Scientific classification
- Kingdom: Animalia
- Phylum: Chordata
- Class: Mammalia
- Order: Chiroptera
- Family: Vespertilionidae
- Genus: Eptesicus
- Species: E. guadeloupensis
- Binomial name: Eptesicus guadeloupensis Genoways & Baker, 1975

= Guadeloupe big brown bat =

- Genus: Eptesicus
- Species: guadeloupensis
- Authority: Genoways & Baker, 1975
- Conservation status: EN

Species of bat

The Guadeloupe big brown bat (Eptesicus guadeloupensis) is a species of vesper bat. It is found only on the island of Guadeloupe.
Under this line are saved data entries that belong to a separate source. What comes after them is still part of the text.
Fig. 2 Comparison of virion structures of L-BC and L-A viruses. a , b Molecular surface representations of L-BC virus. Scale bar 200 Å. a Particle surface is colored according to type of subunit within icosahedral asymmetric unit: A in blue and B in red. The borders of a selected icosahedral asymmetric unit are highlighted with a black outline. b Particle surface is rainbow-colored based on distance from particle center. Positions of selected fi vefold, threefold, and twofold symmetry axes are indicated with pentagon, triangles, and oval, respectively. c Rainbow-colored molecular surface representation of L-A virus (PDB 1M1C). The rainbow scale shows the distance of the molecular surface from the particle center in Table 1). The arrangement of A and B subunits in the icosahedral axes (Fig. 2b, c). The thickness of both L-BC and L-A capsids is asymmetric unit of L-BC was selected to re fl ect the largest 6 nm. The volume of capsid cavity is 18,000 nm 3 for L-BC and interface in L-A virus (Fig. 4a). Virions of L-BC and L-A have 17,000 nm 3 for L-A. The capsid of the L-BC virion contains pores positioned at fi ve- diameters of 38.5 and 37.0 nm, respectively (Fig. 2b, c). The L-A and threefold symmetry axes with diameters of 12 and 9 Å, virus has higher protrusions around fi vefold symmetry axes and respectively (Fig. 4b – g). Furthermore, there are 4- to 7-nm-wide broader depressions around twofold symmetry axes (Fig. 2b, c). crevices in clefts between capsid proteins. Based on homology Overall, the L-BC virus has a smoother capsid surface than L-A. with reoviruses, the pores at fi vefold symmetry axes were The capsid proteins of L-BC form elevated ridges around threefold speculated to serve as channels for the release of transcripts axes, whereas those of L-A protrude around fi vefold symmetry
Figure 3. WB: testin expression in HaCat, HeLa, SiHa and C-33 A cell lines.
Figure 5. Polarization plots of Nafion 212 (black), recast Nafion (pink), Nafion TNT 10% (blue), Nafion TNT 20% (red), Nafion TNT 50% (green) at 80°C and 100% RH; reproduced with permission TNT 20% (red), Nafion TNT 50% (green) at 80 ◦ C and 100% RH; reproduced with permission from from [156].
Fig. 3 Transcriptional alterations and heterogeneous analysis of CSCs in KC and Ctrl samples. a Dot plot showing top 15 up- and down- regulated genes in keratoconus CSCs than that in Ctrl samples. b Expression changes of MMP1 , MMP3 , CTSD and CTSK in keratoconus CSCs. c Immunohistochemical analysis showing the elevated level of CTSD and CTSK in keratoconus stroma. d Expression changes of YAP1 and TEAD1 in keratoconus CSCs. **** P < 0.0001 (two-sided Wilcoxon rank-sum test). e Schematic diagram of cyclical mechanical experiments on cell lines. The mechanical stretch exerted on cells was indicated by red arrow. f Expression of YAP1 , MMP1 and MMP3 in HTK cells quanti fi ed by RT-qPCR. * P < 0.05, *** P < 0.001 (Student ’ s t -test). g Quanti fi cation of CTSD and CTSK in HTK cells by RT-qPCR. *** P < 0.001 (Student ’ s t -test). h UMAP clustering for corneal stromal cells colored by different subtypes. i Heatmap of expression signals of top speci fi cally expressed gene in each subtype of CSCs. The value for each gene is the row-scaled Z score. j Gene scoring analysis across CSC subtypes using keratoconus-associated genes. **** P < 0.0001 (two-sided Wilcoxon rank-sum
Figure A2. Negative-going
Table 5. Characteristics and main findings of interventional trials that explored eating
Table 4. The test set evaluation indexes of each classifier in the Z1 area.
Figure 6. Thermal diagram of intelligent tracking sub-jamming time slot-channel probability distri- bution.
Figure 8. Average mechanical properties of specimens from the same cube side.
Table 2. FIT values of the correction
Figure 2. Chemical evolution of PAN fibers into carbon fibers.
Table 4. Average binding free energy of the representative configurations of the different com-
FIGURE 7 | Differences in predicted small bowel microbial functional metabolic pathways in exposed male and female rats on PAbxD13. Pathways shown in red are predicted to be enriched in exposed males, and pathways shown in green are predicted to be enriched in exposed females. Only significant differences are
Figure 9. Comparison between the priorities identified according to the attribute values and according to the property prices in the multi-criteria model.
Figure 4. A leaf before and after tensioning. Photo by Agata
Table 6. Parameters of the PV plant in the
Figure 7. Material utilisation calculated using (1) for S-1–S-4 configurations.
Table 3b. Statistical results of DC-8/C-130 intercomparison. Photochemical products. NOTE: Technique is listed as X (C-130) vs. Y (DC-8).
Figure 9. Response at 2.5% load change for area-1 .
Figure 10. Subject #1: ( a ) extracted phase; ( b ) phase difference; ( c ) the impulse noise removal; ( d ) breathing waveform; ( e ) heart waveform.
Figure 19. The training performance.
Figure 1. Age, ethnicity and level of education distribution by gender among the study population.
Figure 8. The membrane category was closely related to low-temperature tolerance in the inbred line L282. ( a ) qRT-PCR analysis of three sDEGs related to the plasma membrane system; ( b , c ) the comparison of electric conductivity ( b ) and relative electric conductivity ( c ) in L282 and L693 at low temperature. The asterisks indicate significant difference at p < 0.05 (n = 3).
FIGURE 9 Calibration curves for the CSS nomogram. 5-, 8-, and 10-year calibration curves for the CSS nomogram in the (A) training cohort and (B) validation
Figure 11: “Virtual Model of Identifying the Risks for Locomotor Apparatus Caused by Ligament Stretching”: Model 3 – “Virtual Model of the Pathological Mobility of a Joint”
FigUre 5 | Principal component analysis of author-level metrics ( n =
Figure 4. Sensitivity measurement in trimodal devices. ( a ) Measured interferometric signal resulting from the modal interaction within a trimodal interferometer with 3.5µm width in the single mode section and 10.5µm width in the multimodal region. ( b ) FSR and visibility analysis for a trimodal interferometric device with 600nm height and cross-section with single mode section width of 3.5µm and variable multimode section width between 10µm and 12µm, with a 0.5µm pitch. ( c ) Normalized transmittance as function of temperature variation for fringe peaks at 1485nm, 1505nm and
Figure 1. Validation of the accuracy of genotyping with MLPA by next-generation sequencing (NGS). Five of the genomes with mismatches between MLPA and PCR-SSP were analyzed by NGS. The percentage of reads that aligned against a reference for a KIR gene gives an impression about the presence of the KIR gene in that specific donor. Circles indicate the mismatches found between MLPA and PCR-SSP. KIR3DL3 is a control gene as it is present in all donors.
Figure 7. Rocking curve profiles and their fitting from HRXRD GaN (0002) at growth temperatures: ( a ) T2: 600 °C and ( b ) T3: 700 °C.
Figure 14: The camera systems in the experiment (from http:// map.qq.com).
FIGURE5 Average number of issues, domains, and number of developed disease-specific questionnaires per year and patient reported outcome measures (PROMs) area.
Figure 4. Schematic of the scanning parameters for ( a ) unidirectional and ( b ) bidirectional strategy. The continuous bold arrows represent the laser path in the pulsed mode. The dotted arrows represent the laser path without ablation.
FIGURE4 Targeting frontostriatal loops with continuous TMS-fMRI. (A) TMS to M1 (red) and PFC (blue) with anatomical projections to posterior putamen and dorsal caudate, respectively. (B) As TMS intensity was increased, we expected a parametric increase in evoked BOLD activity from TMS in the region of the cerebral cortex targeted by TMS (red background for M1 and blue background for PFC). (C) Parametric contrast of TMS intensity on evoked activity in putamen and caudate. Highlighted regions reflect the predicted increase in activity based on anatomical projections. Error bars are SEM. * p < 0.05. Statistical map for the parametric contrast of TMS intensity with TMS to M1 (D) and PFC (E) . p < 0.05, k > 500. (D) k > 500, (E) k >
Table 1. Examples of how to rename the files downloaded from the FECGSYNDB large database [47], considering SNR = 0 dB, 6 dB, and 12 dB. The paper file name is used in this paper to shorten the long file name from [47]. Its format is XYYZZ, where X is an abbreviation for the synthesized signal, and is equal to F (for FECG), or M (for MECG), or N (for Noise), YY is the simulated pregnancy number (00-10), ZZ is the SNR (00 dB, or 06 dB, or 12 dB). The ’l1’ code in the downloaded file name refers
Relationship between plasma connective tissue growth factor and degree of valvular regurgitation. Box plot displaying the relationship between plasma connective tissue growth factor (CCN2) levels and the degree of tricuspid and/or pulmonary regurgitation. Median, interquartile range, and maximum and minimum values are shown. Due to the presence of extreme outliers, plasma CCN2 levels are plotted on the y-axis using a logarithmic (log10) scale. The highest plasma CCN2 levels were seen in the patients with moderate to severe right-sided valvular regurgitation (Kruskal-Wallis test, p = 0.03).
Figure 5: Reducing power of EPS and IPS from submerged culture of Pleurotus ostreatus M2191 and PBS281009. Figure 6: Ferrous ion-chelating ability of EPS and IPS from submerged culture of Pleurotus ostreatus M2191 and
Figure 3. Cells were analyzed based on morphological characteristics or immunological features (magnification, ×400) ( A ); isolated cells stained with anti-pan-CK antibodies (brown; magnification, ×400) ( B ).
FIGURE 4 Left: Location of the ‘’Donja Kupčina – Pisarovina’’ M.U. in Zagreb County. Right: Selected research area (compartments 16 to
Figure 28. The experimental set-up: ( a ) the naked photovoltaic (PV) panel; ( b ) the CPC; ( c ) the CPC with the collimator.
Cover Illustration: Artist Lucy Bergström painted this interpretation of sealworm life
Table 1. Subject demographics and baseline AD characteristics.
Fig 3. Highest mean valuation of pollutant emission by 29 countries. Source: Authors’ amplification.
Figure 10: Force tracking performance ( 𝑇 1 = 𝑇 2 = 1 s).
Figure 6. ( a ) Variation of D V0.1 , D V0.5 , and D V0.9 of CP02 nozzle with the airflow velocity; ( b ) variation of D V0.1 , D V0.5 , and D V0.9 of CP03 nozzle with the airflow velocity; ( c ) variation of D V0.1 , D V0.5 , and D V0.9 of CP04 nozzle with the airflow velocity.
It is one of the eleven species of bat found on Guadeloupe, and one of three that are endemic.

==Taxonomy and etymology==
It was described by Genoways and Baker in 1975. The holotype used for the species description was collected in July 1974 by the authors in eastern Baie-Mahault of Guadeloupe. They believed that it was most closely related to the big brown bat, Eptesicus fuscus. They placed it in the fuscus group of the genus Eptesicus, as defined by Davis in 1966. Before the description of the Guadeloupe big brown bat, the only other member of the fuscus group was its identifier, Eptesicus fuscus: the big brown bat. Its species name guadeloupensis is a Latinized version of Guadeloupe, where the bat is found.

==Description==
It is the largest member of its genus that occurs in the New World. Its wing membranes are black in color. Its fur is bicolored, with individual hairs black at the base and lighter at the tip. The hairs are chocolate brown at the tip on its back, and buffy at the tip on its belly. From snout to tail, it is 129-133 mm long. Its forearm is 49.6-51.5 mm long. Ears are 22.5-24 mm long, tail is 54-60 mm long, and hind foot is 11-14 mm long.

==Biology==
Like all other members of its genus, it is diploid with 50 chromosomes and a Fundamental number of 48. It is insectivorous. During the day, it is thought to roost in trees within gallery forests. It is infrequently encountered, therefore little is known about its reproduction. A post-lactating female and a juvenile female were once encountered in late July, suggesting that females could give birth in May or June.

==Range and habitat==
It is endemic to the Basse-Terre Island of Guadeloupe, which is in the Lesser Antilles of the Caribbean. It is encountered in tropical rainforests and gallery forests. It is most often found at low elevations, from 0-300 m above sea level.

==Conservation==
It is currently listed as endangered by the IUCN. Major threats to this species include habitat loss, hurricanes, and the spread of exotic, invasive species such as rats, mice, and mongooses. It may also be threatened by competition with the native velvety free-tailed bat, which is abundant.